Honda Motor Co. rose to a one-month high. Komatsu Ltd. and Hitachi Construction Machinery Co. surged after bigger rival Caterpillar Inc. reported earnings that beat analysts' estimates. Mitsubishi Estate Co. and Mitsui Fudosan Co. sent real-estate shares to their biggest gain in three months after JPMorgan Chase & Co. rated the developers ``overweight.''
``If oil really stops rising, it will be a huge tailwind for Japanese manufacturers,'' Naoki Fujiwara, who oversees about $720 million as chief fund manager at Shinkin Asset Management Co. ``People used to pile into oil investments without a second thought, but there seems to be a shift in that trend now.''
The Nikkei 225 Stock Average climbed 127.97, or 1 percent, to close at 13,312.93 in Tokyo.
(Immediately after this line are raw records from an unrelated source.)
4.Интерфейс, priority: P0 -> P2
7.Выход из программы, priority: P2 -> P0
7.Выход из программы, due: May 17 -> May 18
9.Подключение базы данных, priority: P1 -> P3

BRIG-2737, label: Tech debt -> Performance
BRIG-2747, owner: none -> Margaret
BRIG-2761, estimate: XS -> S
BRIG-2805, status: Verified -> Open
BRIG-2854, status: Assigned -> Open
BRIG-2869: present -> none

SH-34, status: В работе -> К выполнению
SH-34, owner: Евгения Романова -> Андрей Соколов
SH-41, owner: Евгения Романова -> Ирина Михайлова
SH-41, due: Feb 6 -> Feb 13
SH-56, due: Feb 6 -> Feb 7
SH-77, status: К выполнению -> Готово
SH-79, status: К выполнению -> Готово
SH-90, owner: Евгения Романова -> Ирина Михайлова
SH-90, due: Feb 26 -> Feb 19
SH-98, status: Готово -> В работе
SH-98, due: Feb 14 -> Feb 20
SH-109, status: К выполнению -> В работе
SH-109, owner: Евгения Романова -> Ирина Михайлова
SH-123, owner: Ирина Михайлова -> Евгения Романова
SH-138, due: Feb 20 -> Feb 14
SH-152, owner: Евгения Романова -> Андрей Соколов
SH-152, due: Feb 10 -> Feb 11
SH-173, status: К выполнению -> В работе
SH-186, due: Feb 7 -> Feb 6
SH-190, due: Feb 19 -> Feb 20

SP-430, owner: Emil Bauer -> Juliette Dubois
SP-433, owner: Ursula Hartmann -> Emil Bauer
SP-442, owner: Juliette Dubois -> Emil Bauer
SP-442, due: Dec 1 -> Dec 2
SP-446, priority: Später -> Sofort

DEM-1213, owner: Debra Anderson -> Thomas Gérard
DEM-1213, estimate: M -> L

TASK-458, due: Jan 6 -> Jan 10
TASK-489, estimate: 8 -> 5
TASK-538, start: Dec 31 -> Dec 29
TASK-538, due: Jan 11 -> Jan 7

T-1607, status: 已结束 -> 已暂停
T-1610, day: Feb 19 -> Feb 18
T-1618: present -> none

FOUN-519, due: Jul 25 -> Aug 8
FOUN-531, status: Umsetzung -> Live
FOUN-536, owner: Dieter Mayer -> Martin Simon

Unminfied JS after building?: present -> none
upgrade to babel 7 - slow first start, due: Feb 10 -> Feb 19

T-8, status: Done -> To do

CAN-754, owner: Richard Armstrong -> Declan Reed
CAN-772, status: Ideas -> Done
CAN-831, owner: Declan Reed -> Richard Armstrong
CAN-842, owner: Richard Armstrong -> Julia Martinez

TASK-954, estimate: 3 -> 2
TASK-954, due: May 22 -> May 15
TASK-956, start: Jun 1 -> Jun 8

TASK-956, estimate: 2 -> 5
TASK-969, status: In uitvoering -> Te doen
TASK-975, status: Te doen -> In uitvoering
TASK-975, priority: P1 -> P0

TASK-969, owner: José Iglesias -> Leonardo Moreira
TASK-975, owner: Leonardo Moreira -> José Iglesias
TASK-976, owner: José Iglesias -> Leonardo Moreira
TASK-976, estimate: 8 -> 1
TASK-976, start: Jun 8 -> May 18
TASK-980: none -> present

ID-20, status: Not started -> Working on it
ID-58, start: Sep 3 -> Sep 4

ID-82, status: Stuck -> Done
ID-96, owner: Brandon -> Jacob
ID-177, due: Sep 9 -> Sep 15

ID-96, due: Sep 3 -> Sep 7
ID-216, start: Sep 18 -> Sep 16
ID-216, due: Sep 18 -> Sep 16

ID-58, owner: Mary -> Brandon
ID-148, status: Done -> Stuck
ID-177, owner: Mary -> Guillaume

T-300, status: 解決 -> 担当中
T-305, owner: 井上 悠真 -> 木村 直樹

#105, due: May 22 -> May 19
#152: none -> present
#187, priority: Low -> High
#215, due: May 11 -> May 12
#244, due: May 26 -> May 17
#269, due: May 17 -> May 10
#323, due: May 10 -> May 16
The broader Topix index advanced 15.61, or 1.2 percent, to 1,303.35. More than three stocks rose for each that fell.
Record commodity costs have caused companies and individuals to pare spending, prompting the biggest drop in consumer sentiment in 26 years last month and the Bank of Japan to cut its growth forecast. Consumer prices probably rose at the fastest pace in a decade in June, a Bloomberg survey of economists showed.
Nikkei futures expiring in September advanced 0.8 percent to 13,310 in Osaka and gained 1 percent to 13,315 in Singapore.